My father was the sensation of the evening; he was the sensation of the club for over a year.
At first he was regarded as something of a curiosity. He played an instrument of a kind the Americans had never seen before, a guitar with two necks: a normal guitar neck for six strings, and one fixed further up on the soundbox with the seven bass strings on it. Those strings did not run over a fingerboard and were not held down, only struck or plucked. Carl, who had grown up in Vienna and had of course visited the local wine-growers' bars again and again since his childhood, was familiar with the instrument, and it did not surprise him, but he was astounded by the music he now heard. This slightly built man, whose age he couldn't estimate, did not perform the typically Viennese music that the sight of the contra-guitar had led him to expect; he opened with Cole Porter's "In the Still of the Night", but playing it as if it were really a piece of Schrammel music, and he'd only just turned it around to make jazz out of it. His second number was a Lanner waltz, but he allowed the melody only one lively passage before he began improvising on the theme, with such crazy polytonal flourishes that Carl, or so he told the story, found his larynx actually hurt – everything in him longed so much to hear the Lanner melody maintained and singing through, to ensure that the daring guitarist up there on the platform didn't lose his way in that mine-field of improvisations. The following piece was Ellington's "In a Sentimental Mood" – my father had announced the title, grumpily, in his threadbare English, adding a casual entrée consisting of twenty-five chords, as Carl counted them at later performances, before moving into the easy, sunny romance section. That in turn he interpreted so that you might have thought the Duke had composed the piece after visiting a local wine bar in Grinzing. He devoted the rest of the evening to his own compositions and to improvising on spontaneously invented themes.

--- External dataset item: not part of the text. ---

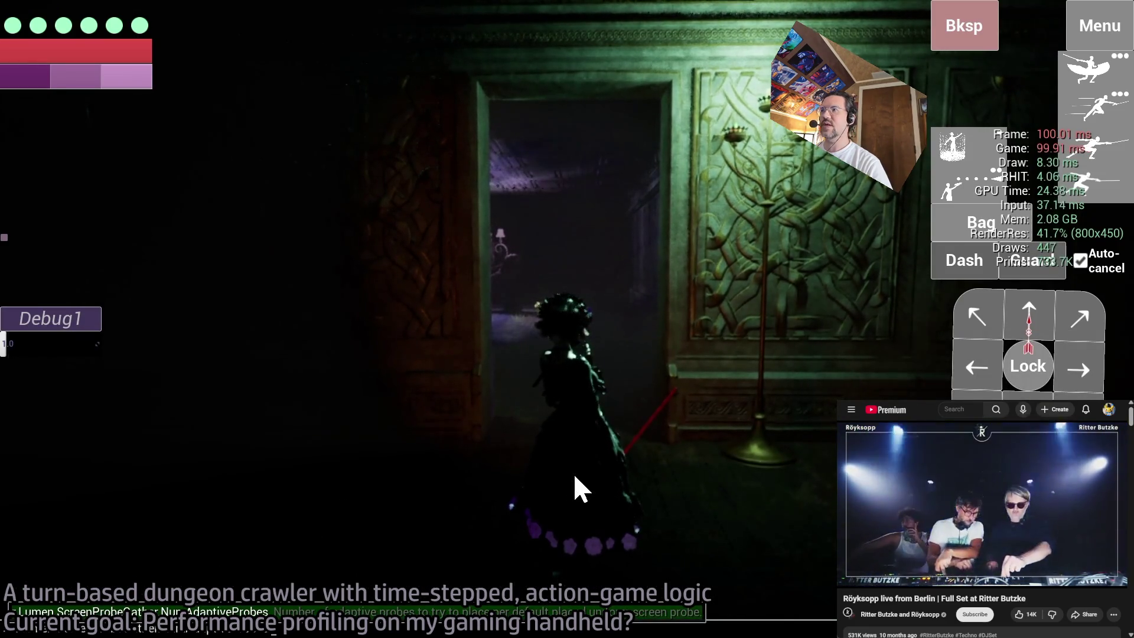
key(Return)
key(Return)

The audience was enthusiastic, admiring the virtuosity and variety of musical ideas, and undoubtedly my father's awkward appearance too. But Carl was deeply moved, and he would have liked, as he said, to have been alone and surrounded by silence. He had never before heard a musician who succeeded so perfectly in uniting sound and feeling. He hadn't been listening to music made from music; this music contained no references to other guitarists or quotations from other pieces, as usual in bebop improvisations. "I had the pleasantly disagreeable sensation that I possessed something like a soul," Carl always continued his story – my father squirmed with embarrassment as he listened, but I am sure he was also proud. Most of all, however, he was impatient, because the praise that Carl lavished on him was always the same, without even a little something extra or at least a new and surprising turn of phrase. "It was as if he spoke to us straight, no circumlocutions, not even in the music, paradoxical as that may sound. He wasn't speaking to an audience. There are audiences everywhere. Audience is a term that levels people out. But everyone in the club could think: he's speaking to me, he's really speaking just to me. And everyone understood him. There they sat, French, Americans, Brits, Austrians, Hungarians, Czechs, and I assure you that if anyone had taken the trouble to ask each of them separately, after the concert, to write down just what he or she thought the man up on the stage with the funny guitar had been saying, the questioner would have been left with a stack of papers written in half a dozen languages, but each piece of paper would have told the same story."